Can I save taxes by using a will?

A well drafted will can save taxes if your estate is taxable. This depends on the size of your estate. It is a common misunderstanding that “avoiding probate” saves taxes. Probate and taxes are separate matters. Probate is simply the procedure for passing on assets, which is required when these assets are worth over $50,000 or the assets include real estate. An estate is taxable when its value, including life insurance policies, is over a certain figure. This amount is $3.5 million for 2009. An attorney or accountant can tell you if your estate is taxable.

If I’ve made a will and do not want to make changes, is there any reason to have it reviewed? Do I need to change it if I move to/from Colorado?


Because of changes in Colorado law and federal tax law, it is prudent to have a will reviewed periodically. Colorado law states that a will is valid if it was valid in the state where it was signed, even though the will would not have been valid if it had been signed in Colorado. Most states have similar laws, so a Colorado will would not be invalid in another state. Still, it is wise to have the will reviewed when moving because of factors that could affect a will. For example: community property status, differing rules about the disposition of personal and real property, local rules affecting marital rights, etc.

Can I write my own will?


Colorado generally recognizes wills that are handwritten and signed by the testator. These wills are known as holographic wills.
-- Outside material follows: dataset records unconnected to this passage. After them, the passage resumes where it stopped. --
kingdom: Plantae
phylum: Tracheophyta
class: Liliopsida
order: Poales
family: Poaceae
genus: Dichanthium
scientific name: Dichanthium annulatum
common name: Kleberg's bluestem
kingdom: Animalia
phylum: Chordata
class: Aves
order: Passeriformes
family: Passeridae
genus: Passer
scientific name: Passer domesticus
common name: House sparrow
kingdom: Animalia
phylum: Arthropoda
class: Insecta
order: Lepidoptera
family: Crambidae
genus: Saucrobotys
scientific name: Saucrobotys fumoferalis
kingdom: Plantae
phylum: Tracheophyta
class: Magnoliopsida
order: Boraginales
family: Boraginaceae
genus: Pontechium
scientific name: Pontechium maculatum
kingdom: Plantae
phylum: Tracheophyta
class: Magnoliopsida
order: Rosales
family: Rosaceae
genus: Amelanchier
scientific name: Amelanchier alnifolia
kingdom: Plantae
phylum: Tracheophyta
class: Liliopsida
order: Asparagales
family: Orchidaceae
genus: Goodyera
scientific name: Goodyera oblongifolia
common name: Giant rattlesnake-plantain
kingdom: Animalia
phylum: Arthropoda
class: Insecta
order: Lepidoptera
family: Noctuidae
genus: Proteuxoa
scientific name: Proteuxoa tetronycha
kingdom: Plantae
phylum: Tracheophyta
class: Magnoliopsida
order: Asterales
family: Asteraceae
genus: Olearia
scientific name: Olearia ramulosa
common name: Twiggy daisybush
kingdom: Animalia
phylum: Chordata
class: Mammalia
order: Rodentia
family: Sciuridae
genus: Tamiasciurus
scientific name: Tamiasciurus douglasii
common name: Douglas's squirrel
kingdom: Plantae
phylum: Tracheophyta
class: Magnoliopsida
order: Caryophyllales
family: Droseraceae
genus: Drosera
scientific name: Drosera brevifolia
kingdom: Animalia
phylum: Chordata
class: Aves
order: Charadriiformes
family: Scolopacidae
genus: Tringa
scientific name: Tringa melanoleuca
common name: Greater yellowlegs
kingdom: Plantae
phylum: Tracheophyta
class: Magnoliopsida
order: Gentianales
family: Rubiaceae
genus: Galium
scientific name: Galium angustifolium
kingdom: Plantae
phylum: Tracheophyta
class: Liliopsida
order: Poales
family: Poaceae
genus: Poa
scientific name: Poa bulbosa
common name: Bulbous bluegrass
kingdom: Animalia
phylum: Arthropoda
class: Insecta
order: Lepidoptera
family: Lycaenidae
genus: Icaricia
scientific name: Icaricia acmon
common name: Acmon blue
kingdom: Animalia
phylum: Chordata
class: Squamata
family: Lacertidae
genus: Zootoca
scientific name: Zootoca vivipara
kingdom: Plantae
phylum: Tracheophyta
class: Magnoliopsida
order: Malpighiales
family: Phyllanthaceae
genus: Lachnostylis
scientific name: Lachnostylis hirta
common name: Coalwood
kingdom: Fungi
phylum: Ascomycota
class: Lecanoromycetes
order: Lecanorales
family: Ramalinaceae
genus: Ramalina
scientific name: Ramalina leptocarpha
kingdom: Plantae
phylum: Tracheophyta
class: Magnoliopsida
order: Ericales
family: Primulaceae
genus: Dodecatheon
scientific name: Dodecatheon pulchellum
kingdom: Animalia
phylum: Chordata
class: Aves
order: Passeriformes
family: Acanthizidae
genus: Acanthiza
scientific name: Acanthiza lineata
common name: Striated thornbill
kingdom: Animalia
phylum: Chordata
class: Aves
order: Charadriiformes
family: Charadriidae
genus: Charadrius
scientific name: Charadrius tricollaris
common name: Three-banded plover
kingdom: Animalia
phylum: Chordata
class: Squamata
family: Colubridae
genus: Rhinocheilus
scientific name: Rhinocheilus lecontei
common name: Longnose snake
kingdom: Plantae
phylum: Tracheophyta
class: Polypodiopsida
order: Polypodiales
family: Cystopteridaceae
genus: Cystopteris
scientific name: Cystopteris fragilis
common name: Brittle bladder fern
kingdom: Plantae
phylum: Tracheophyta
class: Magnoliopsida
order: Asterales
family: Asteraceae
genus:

However, the drafting of a will does require special skills, and it would be prudent to have the will drafted by an attorney. Holographic wills are frequently found to be ambiguous or defective, which causes delay, expense and litigation.

Good, organized estate planning can provide you with peace of mind and leave an estate that is easy to manage for those you leave behind.

(2009) This pamphlet is published as a public service by the Colorado Bar Association. Its purpose is to inform citizens of their legal rights and obligations and to provide information regarding the legal profession and how it may best serve the community. Changes may have occurred in the law since the time of publication. Before relying on this information, consult an attorney about your individual case.